Nos legó innovaciones tales como la narración de horror genuino, la historia similar a una pintura (“La cabaña de Landor”); la estratagema del doble (“William Wilson”); el recurso de la criptografía (“El escarabajo de oro”); la evidencia invisible de tan inmediata (“La carta robada”) y el ensayo cosmológico (“Eureka”). Hasta concibió una variante única: el cuento que es puro desenlace, sin principio ni desarrollo, tal como transcurre “El barril de Amontillado” en un húmedo sótano de Venecia. Julio Cortazar agrupa sus textos en cuentos de terror, sobrenaturales, metafísicos, analíticos, de anticipación y retrospección, de paisaje, grotescos y satíricos
No sabemos cuando se hizo el primer poema épico o la primer obra teatral, pero en cambio si sabemos la fecha exacta del surgimiento de la novela policial. (Borges acotaba que hasta es posible hacerle una carta astrológica: Los crímenes de la calle Morgue fue publicada en el mes de abril de 1841).
Poe es el cuentista que mas ha influido en la novela moderna. Mientras las obras de no pocos de sus contemporáneos se nos alejan cada vez más, su prosa descarnada golpea consistente, a pesar de sus molduras parnasianas e inciensos simbolistas. Hay algo más allá de las innovaciones técnicas y el compromiso con el texto: la inteligencia razonada que asombró a Paul Valéry, además del sentido artístico como una prolongación de la magia personal. “Ligeia” sugiere una alegoría de la búsqueda del ideal, la “memoria del sueño” de la filosofía platónica. Y en “La caída de la Casa de Usher”, la belleza perdida resucita con la lectura de un remoto poema efectuada por el narrador. El arte aquí se alimenta con el oráculo de antiguas obras de arte como único recurso para vencer a la muerte.
La muerte de Edgar Allan Poe – a los 40 años de edad, el 7 de octubre de 1849 -se volvió el perfecto lugar común para desdeñar al artista bohemio en ciernes, repugnante palabra que usa la gente pacata para definir al escritor incomprendido y también al incomprensible. Subsiste el misterio sobre porque fue encontrado vistiendo ropas que no eran suyas. Una teoría habla de que quizás lo victimaron “agentes electorales”, quienes embriagaban a incautos en época de elecciones para hacerlos votar varias veces por un mismo candidato. Los hijos de una viuda con la cual estaba a punto de casarse no escapan de la sospecha.

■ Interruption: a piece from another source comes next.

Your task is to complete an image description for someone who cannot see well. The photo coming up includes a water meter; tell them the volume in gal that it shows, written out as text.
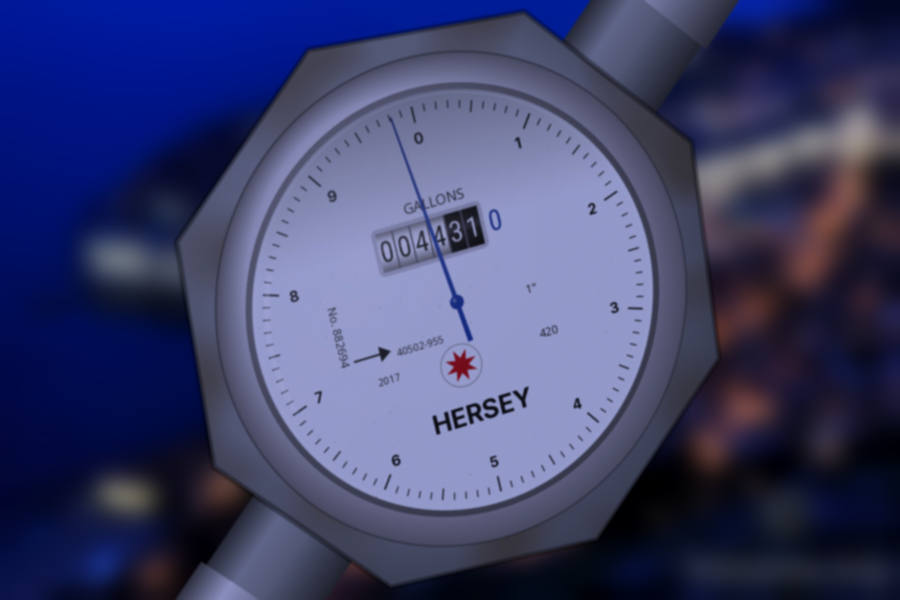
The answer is 44309.8 gal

Desde 1949, un anónimo personaje ha dejado sobre la tumba de Edgar Allan Poe tres rosas frescas y una botella de coñac todos los 19 de enero, día de su cumpleaños. (Stéphane Mallarme en su momento le escribió un epitafio simbolista). En un país diseñado para las eternidades de cinco minutos, el tipo se volvió un personaje misterioso y los medios tratan de averiguar porque cumple año con año ese ritual. Él se escabulle y no contesta la menor pregunta. A muy pocos se les ha ocurrido pensar que, sencillamente, ha asumido la obligación de hacerlo a nombre de quienes aún nos maravillamos con el fuego de su prosa y el destello de su magia.